-- Work item --
Nothing but the records, transcribed verbatim and stripped of images, should appear in the answer.

-- Records supplied --
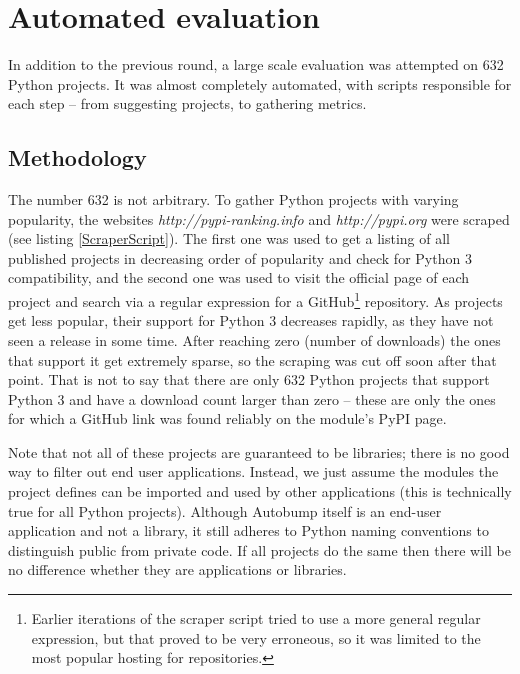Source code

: \documentclass{l4proj}
\begin{document}

\section{Automated evaluation}

In addition to the previous round, a large scale evaluation was
attempted on 632 Python projects. It was almost completely automated,
with scripts responsible for each step -- from suggesting projects, to
gathering metrics.

\subsection{Methodology}

The number 632 is not arbitrary. To gather Python projects with
varying popularity, the websites \textit{http://pypi-ranking.info} and
\textit{http://pypi.org} were scraped (see listing
\ref{ScraperScript}). The first one was used to get a listing of all
published projects in decreasing order of popularity and check for
Python 3 compatibility, and the second one was used to visit the
official page of each project and search via a regular expression for
a GitHub\footnote{Earlier iterations of the scraper script tried to
use a more general regular expression, but that proved to be very
erroneous, so it was limited to the most popular hosting for
repositories.} repository. As projects get less popular, their support
for Python 3 decreases rapidly, as they have not seen a release in
some time. After reaching zero (number of downloads) the ones that
support it get extremely sparse, so the scraping was cut off soon
after that point. That is not to say that there are only 632 Python
projects that support Python 3 and have a download count larger than
zero -- these are only the ones for which a GitHub link was found
reliably on the module's PyPI page.

Note that not all of these projects are guaranteed to be libraries;
there is no good way to filter out end user applications. Instead, we
just assume the modules the project defines can be imported and used
by other applications (this is technically true for all Python
projects). Although Autobump itself is an end-user application and not
a library, it still adheres to Python naming conventions to
distinguish public from private code. If all projects do the same then
there will be no difference whether they are applications or
libraries.
\end{document}
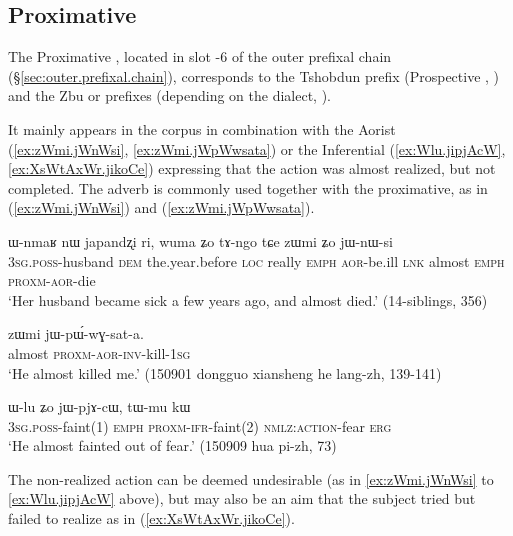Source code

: \subsection{Proximative} \label{sec:proximative}
The Proximative , located in slot -6 of the outer prefixal chain (§\ref{sec:outer.prefixal.chain}), corresponds to the Tshobdun  prefix (Prospective , \citealt[142–143]{sun08shiti}) and the Zbu  or  prefixes (depending on the dialect, \citealt[9;201-202]{gong18these}).

It mainly appears in the corpus in combination with the Aorist (\ref{ex:zWmi.jWnWsi}, \ref{ex:zWmi.jWpWwsata}) or the Inferential (\ref{ex:Wlu.jipjAcW}, \ref{ex:XsWtAxWr.jikoCe}) expressing that the action was almost realized, but not completed. The adverb  is commonly used together with the proximative, as in (\ref{ex:zWmi.jWnWsi}) and (\ref{ex:zWmi.jWpWwsata}).

\begin{exe}
\ex \label{ex:zWmi.jWnWsi}
\gll ɯ-nmaʁ nɯ japandʐi ri, wuma ʑo tɤ-ngo tɕe zɯmi ʑo jɯ-nɯ-si \\
\textsc{3sg}.\textsc{poss}-husband \textsc{dem} the.year.before \textsc{loc} really \textsc{emph} \textsc{aor}-be.ill \textsc{lnk} almost \textsc{emph}  \textsc{proxm}-\textsc{aor}-die \\
\glt `Her husband became sick a few years ago, and almost died.' (14-siblings, 356)
  \end{exe}
  
  \begin{exe}
\ex \label{ex:zWmi.jWpWwsata}
\gll zɯmi jɯ-pɯ́-wɣ-sat-a. \\
almost \textsc{proxm}-\textsc{aor}-\textsc{inv}-kill-\textsc{1sg} \\
\glt `He almost killed me.' (150901 dongguo xiansheng he lang-zh, 139-141)
 \end{exe} 
 
\begin{exe}
\ex \label{ex:Wlu.jipjAcW}
\gll ɯ-lu ʑo jɯ-pjɤ-cɯ, tɯ-mu kɯ \\
\textsc{3sg}.\textsc{poss}-faint(1) \textsc{emph} \textsc{proxm}-\textsc{ifr}-faint(2) \textsc{nmlz}:\textsc{action}-fear \textsc{erg} \\
\glt `He almost fainted out of fear.' (150909 hua pi-zh, 73)
\end{exe}

The non-realized action can be deemed undesirable (as in \ref{ex:zWmi.jWnWsi} to \ref{ex:Wlu.jipjAcW} above), but may also be an aim that the subject tried but failed to realize as in (\ref{ex:XsWtAxWr.jikoCe}).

-- Task output --
Source code

: \documentclass{l4proj}
\begin{document}

\section{Automated evaluation}

In addition to the previous round, a large scale evaluation was
attempted on 632 Python projects. It was almost completely automated,
with scripts responsible for each step -- from suggesting projects, to
gathering metrics.

\subsection{Methodology}

The number 632 is not arbitrary. To gather Python projects with
varying popularity, the websites \textit{http://pypi-ranking.info} and
\textit{http://pypi.org} were scraped (see listing
\ref{ScraperScript}). The first one was used to get a listing of all
published projects in decreasing order of popularity and check for
Python 3 compatibility, and the second one was used to visit the
official page of each project and search via a regular expression for
a GitHub\footnote{Earlier iterations of the scraper script tried to
use a more general regular expression, but that proved to be very
erroneous, so it was limited to the most popular hosting for
repositories.} repository. As projects get less popular, their support
for Python 3 decreases rapidly, as they have not seen a release in
some time. After reaching zero (number of downloads) the ones that
support it get extremely sparse, so the scraping was cut off soon
after that point. That is not to say that there are only 632 Python
projects that support Python 3 and have a download count larger than
zero -- these are only the ones for which a GitHub link was found
reliably on the module's PyPI page.

Note that not all of these projects are guaranteed to be libraries;
there is no good way to filter out end user applications. Instead, we
just assume the modules the project defines can be imported and used
by other applications (this is technically true for all Python
projects). Although Autobump itself is an end-user application and not
a library, it still adheres to Python naming conventions to
distinguish public from private code. If all projects do the same then
there will be no difference whether they are applications or
libraries.
\end{document}
Source code

: \subsection{Proximative} \label{sec:proximative}
The Proximative , located in slot -6 of the outer prefixal chain (§\ref{sec:outer.prefixal.chain}), corresponds to the Tshobdun  prefix (Prospective , \citealt[142–143]{sun08shiti}) and the Zbu  or  prefixes (depending on the dialect, \citealt[9;201-202]{gong18these}).

It mainly appears in the corpus in combination with the Aorist (\ref{ex:zWmi.jWnWsi}, \ref{ex:zWmi.jWpWwsata}) or the Inferential (\ref{ex:Wlu.jipjAcW}, \ref{ex:XsWtAxWr.jikoCe}) expressing that the action was almost realized, but not completed. The adverb  is commonly used together with the proximative, as in (\ref{ex:zWmi.jWnWsi}) and (\ref{ex:zWmi.jWpWwsata}).

\begin{exe}
\ex \label{ex:zWmi.jWnWsi}
\gll ɯ-nmaʁ nɯ japandʐi ri, wuma ʑo tɤ-ngo tɕe zɯmi ʑo jɯ-nɯ-si \\
\textsc{3sg}.\textsc{poss}-husband \textsc{dem} the.year.before \textsc{loc} really \textsc{emph} \textsc{aor}-be.ill \textsc{lnk} almost \textsc{emph}  \textsc{proxm}-\textsc{aor}-die \\
\glt `Her husband became sick a few years ago, and almost died.' (14-siblings, 356)
  \end{exe}
  
  \begin{exe}
\ex \label{ex:zWmi.jWpWwsata}
\gll zɯmi jɯ-pɯ́-wɣ-sat-a. \\
almost \textsc{proxm}-\textsc{aor}-\textsc{inv}-kill-\textsc{1sg} \\
\glt `He almost killed me.' (150901 dongguo xiansheng he lang-zh, 139-141)
 \end{exe} 
 
\begin{exe}
\ex \label{ex:Wlu.jipjAcW}
\gll ɯ-lu ʑo jɯ-pjɤ-cɯ, tɯ-mu kɯ \\
\textsc{3sg}.\textsc{poss}-faint(1) \textsc{emph} \textsc{proxm}-\textsc{ifr}-faint(2) \textsc{nmlz}:\textsc{action}-fear \textsc{erg} \\
\glt `He almost fainted out of fear.' (150909 hua pi-zh, 73)
\end{exe}

The non-realized action can be deemed undesirable (as in \ref{ex:zWmi.jWnWsi} to \ref{ex:Wlu.jipjAcW} above), but may also be an aim that the subject tried but failed to realize as in (\ref{ex:XsWtAxWr.jikoCe}).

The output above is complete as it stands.